I just tried torch2.0, which was for sure amazing. However, on my research purpose, I would like to do double backward in my code, which is not currently supported by torch2.0. Would you have a rough estimate that how soon it will be supported?
I’m not sure what you mean by “double backward.” If you want to compute,
for example, second derivatives (e.g., a hessian), pytorch version 2.0.0
works for me:
>>> torch.__version__ '2.0.0' >>> t = torch.ones (1, requires_grad = True) >>> p = t**3 >>> d1 = torch.autograd.grad (p, t, create_graph = True) >>> d2 = torch.autograd.grad (d1, t) >>> d1 (tensor([3.], grad_fn=<MulBackward0>),) >>> d2 (tensor([6.]),)

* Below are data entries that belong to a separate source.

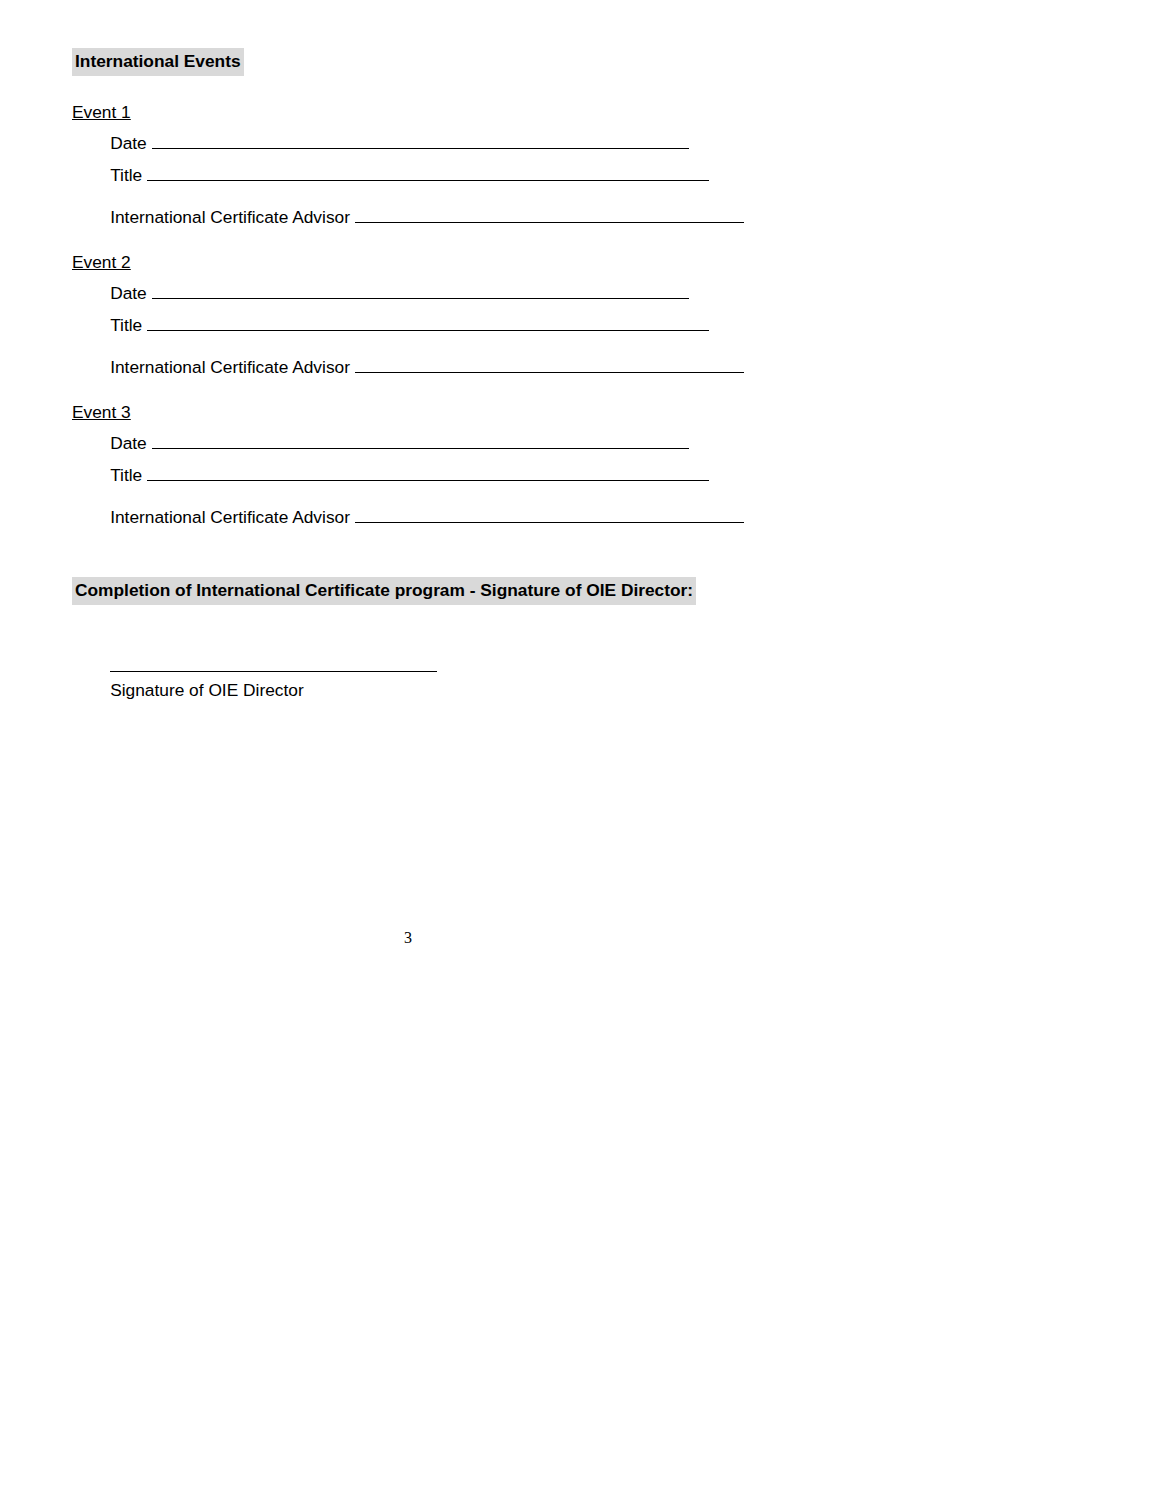International Events
Event 1
Date
Title
International Certificate Advisor
Event 2
Date
Title
International Certificate Advisor
Event 3
Date
Title
International Certificate Advisor
Completion of International Certificate program - Signature of OIE Director:
Signature of OIE Director
3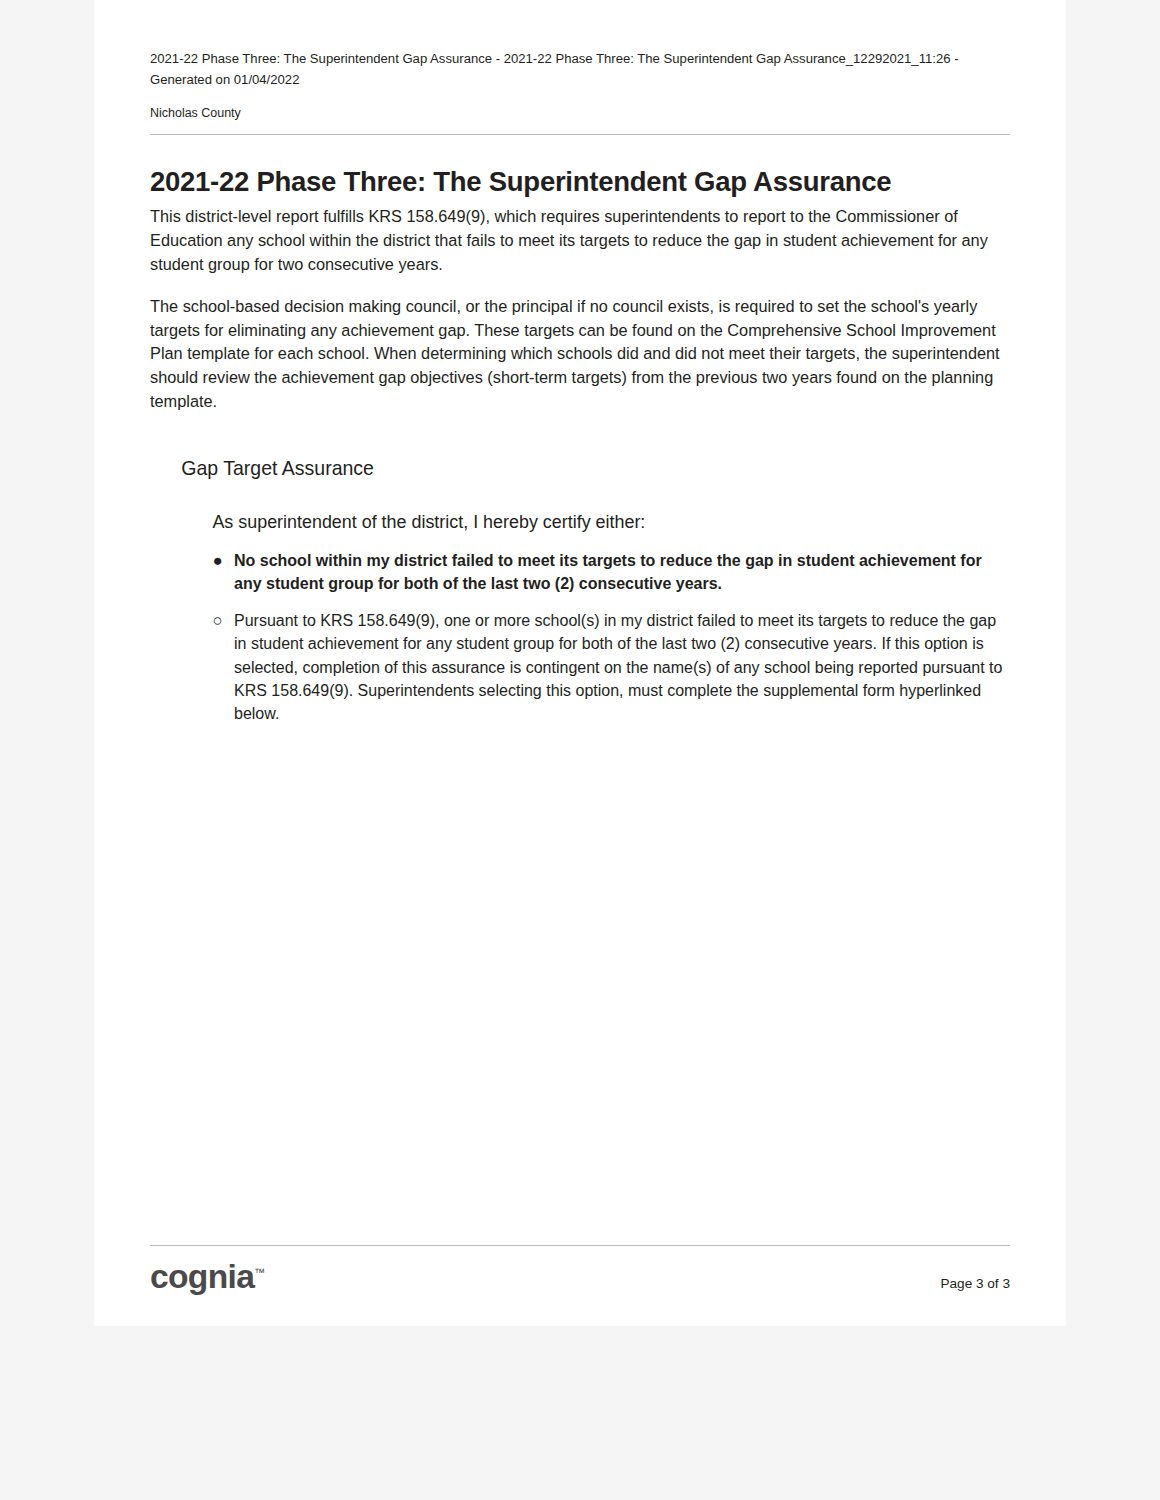2021-22 Phase Three: The Superintendent Gap Assurance - 2021-22 Phase Three: The Superintendent Gap Assurance_12292021_11:26 - Generated on 01/04/2022
Nicholas County
2021-22 Phase Three: The Superintendent Gap Assurance
This district-level report fulfills KRS 158.649(9), which requires superintendents to report to the Commissioner of Education any school within the district that fails to meet its targets to reduce the gap in student achievement for any student group for two consecutive years.
The school-based decision making council, or the principal if no council exists, is required to set the school's yearly targets for eliminating any achievement gap. These targets can be found on the Comprehensive School Improvement Plan template for each school. When determining which schools did and did not meet their targets, the superintendent should review the achievement gap objectives (short-term targets) from the previous two years found on the planning template.
Gap Target Assurance
As superintendent of the district, I hereby certify either:
No school within my district failed to meet its targets to reduce the gap in student achievement for any student group for both of the last two (2) consecutive years.
Pursuant to KRS 158.649(9), one or more school(s) in my district failed to meet its targets to reduce the gap in student achievement for any student group for both of the last two (2) consecutive years. If this option is selected, completion of this assurance is contingent on the name(s) of any school being reported pursuant to KRS 158.649(9). Superintendents selecting this option, must complete the supplemental form hyperlinked below.
cognia™
Page 3 of 3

If you have a different use case in mind, please post a fully-self-contained,
runnable script that shows what you are trying to do and how it fails,
together with its output.
The issue is tracked torch.compile with aotautograd does not support double backwards · Issue #91469 · pytorch/pytorch · GitHub if you are wondering about torch.compile support.
Hi Frank, thank you a lot for trying. Sorry I didn’t make it clear with my question. The torch.compile in Pytorch 2.0 doesn’t support double backward. Without torch.compile, everything seems fine.
Thank you soulitzer, yes, that was my concern.